■ Work request
If an entry holds a picture, leave that picture out; copy everything else exactly.
====
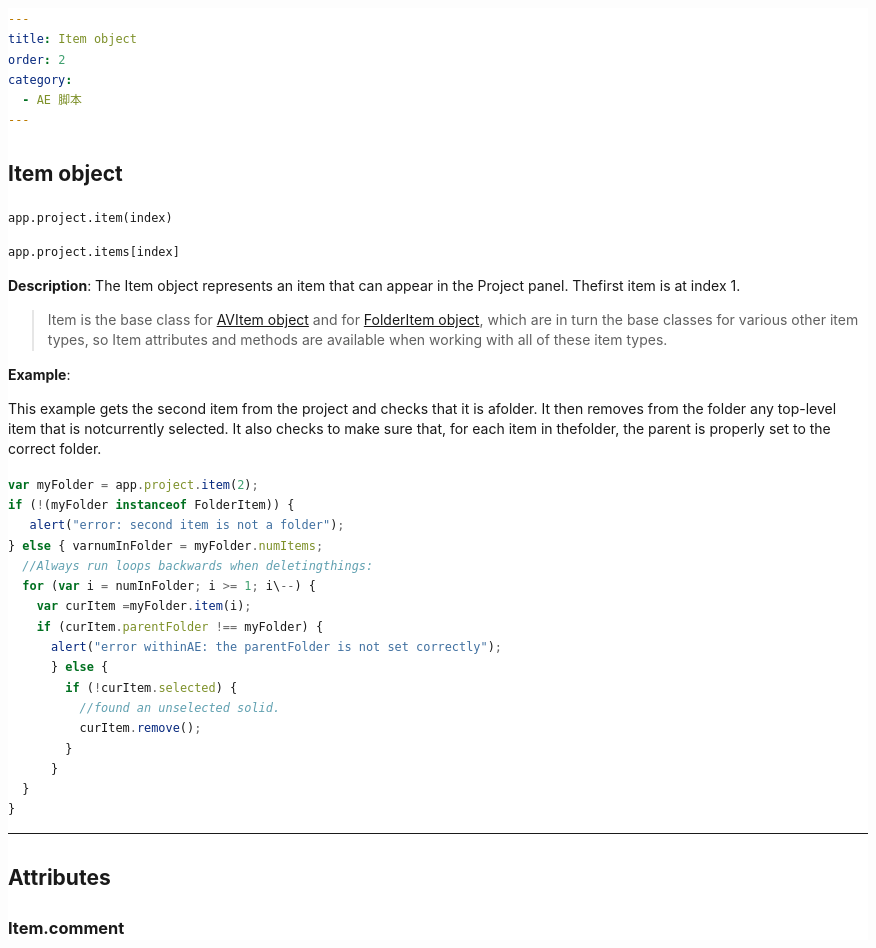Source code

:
 ```yaml
---
title: Item object
order: 2
category:
  - AE 脚本
---
```


## Item object

`app.project.item(index)`

`app.project.items[index]`

**Description**: The Item object represents an item that can appear in the Project panel. Thefirst item is at index 1.

> Item is the base class for [AVItem object](avitem.html#avitem) and for
> [FolderItem object](folderitem.html#folderitem), which are in turn the base
> classes for various other item types, so Item attributes and methods are
> available when working with all of these item types.

**Example**:

This example gets the second item from the project and checks that it is afolder. It then removes from the folder any top-level item that is notcurrently selected. It also checks to make sure that, for each item in thefolder, the parent is properly set to the correct folder.

```javascript
var myFolder = app.project.item(2);
if (!(myFolder instanceof FolderItem)) {
   alert("error: second item is not a folder");
} else { varnumInFolder = myFolder.numItems;
  //Always run loops backwards when deletingthings:
  for (var i = numInFolder; i >= 1; i\--) {
    var curItem =myFolder.item(i);
    if (curItem.parentFolder !== myFolder) {
      alert("error withinAE: the parentFolder is not set correctly");
      } else {
        if (!curItem.selected) {
          //found an unselected solid.
          curItem.remove();
        }
      }
  }
}
```

---

## Attributes

### Item.comment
====
■ Exercise output
Source code

:
 ```yaml
---
title: Item object
order: 2
category:
  - AE 脚本
---
```


## Item object

`app.project.item(index)`

`app.project.items[index]`

**Description**: The Item object represents an item that can appear in the Project panel. Thefirst item is at index 1.

> Item is the base class for [AVItem object](avitem.html#avitem) and for
> [FolderItem object](folderitem.html#folderitem), which are in turn the base
> classes for various other item types, so Item attributes and methods are
> available when working with all of these item types.

**Example**:

This example gets the second item from the project and checks that it is afolder. It then removes from the folder any top-level item that is notcurrently selected. It also checks to make sure that, for each item in thefolder, the parent is properly set to the correct folder.

```javascript
var myFolder = app.project.item(2);
if (!(myFolder instanceof FolderItem)) {
   alert("error: second item is not a folder");
} else { varnumInFolder = myFolder.numItems;
  //Always run loops backwards when deletingthings:
  for (var i = numInFolder; i >= 1; i\--) {
    var curItem =myFolder.item(i);
    if (curItem.parentFolder !== myFolder) {
      alert("error withinAE: the parentFolder is not set correctly");
      } else {
        if (!curItem.selected) {
          //found an unselected solid.
          curItem.remove();
        }
      }
  }
}
```

---

## Attributes

### Item.comment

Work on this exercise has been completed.